Only the lines below, from the one with "et on peut alors redécouvrir le ciel en" through the one with "到碟內24首來自樂壇天王天后", are to be written out, exactly.

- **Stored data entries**
▽

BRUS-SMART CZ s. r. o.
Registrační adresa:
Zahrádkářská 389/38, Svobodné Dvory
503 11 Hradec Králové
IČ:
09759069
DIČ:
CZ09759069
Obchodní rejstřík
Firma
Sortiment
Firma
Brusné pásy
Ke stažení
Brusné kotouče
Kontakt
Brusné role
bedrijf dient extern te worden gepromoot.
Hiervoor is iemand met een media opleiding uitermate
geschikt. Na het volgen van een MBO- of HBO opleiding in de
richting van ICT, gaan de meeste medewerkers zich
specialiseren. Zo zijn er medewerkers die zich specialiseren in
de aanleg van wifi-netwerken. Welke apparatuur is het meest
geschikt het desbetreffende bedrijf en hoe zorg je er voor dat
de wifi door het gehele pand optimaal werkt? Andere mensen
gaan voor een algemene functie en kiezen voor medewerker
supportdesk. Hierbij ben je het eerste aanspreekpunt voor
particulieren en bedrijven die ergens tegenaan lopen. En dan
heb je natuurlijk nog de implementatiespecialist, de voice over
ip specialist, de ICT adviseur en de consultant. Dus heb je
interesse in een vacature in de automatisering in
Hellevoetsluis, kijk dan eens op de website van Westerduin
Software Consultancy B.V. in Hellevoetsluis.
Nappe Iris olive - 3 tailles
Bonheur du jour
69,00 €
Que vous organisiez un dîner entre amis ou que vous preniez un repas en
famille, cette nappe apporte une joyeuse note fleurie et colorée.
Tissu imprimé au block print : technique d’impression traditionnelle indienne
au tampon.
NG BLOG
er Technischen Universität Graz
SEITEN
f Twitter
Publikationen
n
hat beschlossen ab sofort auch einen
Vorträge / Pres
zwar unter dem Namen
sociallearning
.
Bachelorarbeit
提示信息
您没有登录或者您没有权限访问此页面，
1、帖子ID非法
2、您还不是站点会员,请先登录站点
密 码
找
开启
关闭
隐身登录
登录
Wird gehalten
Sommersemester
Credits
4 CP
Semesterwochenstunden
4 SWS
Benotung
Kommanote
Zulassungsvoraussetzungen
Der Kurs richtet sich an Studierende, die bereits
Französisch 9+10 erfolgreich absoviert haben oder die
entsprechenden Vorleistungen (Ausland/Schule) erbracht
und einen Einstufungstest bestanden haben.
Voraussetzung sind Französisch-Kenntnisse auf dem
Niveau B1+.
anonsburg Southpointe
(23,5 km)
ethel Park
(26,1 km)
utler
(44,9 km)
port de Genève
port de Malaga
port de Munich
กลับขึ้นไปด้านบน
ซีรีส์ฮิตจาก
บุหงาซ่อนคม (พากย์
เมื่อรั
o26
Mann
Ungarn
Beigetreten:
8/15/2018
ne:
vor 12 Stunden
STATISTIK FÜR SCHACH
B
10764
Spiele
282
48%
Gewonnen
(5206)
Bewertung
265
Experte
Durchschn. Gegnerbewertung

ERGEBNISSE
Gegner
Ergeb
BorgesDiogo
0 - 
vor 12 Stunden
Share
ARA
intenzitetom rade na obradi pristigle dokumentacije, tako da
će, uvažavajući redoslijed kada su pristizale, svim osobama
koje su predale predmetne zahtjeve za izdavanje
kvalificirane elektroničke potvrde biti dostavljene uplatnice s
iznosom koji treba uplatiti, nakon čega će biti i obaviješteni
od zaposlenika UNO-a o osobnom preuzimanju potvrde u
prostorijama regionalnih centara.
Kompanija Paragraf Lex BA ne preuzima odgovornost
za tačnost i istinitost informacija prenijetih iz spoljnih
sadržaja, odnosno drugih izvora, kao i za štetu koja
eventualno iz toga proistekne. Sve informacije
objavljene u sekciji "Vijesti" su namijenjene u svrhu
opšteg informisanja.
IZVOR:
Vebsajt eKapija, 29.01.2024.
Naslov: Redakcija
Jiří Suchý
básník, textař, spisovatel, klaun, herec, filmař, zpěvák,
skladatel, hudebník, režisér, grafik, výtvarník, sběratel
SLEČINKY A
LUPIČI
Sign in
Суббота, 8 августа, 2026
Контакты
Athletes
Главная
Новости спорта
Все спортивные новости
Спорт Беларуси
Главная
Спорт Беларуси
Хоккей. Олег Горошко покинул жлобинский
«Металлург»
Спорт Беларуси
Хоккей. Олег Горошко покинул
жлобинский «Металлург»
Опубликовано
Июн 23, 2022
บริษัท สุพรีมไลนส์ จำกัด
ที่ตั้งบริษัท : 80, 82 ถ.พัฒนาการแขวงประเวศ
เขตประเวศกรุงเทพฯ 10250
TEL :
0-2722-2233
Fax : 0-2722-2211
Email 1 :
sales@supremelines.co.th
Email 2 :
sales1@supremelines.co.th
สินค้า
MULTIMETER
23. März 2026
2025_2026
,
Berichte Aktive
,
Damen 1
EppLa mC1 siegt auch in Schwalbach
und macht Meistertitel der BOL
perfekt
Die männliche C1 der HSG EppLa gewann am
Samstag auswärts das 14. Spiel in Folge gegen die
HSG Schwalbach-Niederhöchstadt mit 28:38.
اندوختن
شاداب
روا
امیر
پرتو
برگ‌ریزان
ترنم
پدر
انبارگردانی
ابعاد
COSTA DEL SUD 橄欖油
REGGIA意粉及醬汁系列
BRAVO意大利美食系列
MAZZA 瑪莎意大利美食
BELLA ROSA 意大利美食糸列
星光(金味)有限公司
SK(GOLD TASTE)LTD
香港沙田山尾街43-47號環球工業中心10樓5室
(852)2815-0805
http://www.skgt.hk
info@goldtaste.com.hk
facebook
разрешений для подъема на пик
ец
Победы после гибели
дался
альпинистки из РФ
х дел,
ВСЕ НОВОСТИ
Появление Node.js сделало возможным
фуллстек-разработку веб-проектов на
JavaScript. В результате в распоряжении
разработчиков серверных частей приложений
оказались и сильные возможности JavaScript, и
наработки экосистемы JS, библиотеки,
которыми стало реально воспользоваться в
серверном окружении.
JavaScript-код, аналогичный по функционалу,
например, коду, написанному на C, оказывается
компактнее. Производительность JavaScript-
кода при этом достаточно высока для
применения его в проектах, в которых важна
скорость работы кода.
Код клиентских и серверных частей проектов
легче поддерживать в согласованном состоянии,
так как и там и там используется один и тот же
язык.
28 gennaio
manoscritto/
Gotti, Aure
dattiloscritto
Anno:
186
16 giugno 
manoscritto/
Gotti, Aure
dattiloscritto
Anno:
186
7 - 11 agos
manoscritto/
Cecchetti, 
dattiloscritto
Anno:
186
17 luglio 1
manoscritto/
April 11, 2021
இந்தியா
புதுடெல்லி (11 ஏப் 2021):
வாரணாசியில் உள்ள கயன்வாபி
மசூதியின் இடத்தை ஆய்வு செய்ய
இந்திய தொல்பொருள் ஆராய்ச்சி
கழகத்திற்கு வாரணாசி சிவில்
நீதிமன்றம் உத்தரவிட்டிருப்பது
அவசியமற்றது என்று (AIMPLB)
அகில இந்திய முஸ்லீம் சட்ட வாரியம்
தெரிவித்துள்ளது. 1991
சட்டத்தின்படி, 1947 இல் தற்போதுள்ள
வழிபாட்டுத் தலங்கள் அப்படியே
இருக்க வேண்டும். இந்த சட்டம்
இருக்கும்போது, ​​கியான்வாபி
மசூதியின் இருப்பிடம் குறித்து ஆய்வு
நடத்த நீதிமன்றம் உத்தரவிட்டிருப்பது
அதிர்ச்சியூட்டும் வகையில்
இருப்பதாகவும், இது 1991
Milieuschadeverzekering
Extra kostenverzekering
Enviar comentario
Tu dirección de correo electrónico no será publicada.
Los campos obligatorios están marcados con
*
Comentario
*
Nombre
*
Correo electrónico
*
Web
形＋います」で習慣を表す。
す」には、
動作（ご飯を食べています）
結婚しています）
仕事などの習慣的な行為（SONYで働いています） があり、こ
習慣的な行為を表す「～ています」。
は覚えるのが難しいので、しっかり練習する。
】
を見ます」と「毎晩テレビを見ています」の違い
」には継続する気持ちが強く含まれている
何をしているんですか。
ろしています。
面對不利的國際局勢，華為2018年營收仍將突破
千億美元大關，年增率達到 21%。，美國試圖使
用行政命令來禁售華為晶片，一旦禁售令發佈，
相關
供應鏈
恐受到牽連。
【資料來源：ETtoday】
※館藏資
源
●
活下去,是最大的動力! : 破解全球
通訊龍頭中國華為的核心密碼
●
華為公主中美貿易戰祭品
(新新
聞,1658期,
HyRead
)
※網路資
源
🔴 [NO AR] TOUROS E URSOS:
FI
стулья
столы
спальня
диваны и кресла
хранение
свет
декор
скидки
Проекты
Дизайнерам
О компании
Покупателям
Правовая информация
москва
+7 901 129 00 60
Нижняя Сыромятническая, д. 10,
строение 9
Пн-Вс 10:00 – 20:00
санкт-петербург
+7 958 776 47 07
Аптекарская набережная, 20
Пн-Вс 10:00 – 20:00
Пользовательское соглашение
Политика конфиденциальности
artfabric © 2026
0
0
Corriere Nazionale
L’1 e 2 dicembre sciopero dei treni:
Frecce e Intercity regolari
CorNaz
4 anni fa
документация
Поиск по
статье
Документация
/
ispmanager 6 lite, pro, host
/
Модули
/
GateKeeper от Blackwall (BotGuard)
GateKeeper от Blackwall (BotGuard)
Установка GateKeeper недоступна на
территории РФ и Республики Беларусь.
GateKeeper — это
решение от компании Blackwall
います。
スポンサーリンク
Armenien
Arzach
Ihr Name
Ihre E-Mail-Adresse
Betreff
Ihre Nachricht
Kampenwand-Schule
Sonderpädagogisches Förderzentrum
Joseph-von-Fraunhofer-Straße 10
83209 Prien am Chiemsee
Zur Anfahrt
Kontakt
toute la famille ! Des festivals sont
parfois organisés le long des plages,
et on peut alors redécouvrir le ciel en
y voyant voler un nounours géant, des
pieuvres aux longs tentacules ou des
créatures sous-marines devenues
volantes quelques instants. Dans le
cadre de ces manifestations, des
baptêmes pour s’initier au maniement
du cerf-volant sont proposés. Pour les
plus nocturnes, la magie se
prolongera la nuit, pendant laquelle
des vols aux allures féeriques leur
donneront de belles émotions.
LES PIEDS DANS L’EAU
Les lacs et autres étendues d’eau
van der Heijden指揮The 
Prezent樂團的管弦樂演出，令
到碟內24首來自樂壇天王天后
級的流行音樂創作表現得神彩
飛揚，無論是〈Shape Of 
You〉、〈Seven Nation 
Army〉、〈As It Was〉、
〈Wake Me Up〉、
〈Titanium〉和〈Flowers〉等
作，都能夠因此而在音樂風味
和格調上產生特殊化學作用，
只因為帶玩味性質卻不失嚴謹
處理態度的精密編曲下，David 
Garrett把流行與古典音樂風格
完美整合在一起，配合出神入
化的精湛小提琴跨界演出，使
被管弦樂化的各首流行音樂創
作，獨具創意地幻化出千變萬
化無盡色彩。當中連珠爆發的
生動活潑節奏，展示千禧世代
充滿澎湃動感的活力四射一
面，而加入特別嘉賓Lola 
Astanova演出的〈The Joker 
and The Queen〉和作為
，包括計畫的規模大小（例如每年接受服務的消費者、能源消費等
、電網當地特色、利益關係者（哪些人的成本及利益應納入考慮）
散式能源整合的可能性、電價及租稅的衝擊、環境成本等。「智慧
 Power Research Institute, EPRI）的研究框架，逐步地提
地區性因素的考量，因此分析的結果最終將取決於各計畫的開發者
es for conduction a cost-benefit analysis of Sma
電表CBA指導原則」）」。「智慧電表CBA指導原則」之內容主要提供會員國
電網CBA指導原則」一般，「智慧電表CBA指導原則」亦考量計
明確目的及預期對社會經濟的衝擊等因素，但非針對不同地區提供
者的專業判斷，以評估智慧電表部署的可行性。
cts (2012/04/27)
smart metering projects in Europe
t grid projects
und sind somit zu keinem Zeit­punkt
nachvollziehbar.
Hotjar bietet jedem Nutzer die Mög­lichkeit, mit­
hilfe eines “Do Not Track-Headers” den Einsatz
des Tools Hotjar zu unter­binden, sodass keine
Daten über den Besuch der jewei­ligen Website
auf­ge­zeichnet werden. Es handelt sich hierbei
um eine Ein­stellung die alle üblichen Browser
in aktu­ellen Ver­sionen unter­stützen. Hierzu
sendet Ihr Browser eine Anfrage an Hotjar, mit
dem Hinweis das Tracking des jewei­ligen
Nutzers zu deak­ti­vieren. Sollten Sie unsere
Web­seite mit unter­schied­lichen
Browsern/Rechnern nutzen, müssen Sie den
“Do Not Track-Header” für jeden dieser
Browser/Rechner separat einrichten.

△

- **Your solution**
et on peut alors redécouvrir le ciel en
y voyant voler un nounours géant, des
pieuvres aux longs tentacules ou des
créatures sous-marines devenues
volantes quelques instants. Dans le
cadre de ces manifestations, des
baptêmes pour s’initier au maniement
du cerf-volant sont proposés. Pour les
plus nocturnes, la magie se
prolongera la nuit, pendant laquelle
des vols aux allures féeriques leur
donneront de belles émotions.
LES PIEDS DANS L’EAU
Les lacs et autres étendues d’eau
van der Heijden指揮The 
Prezent樂團的管弦樂演出，令
到碟內24首來自樂壇天王天后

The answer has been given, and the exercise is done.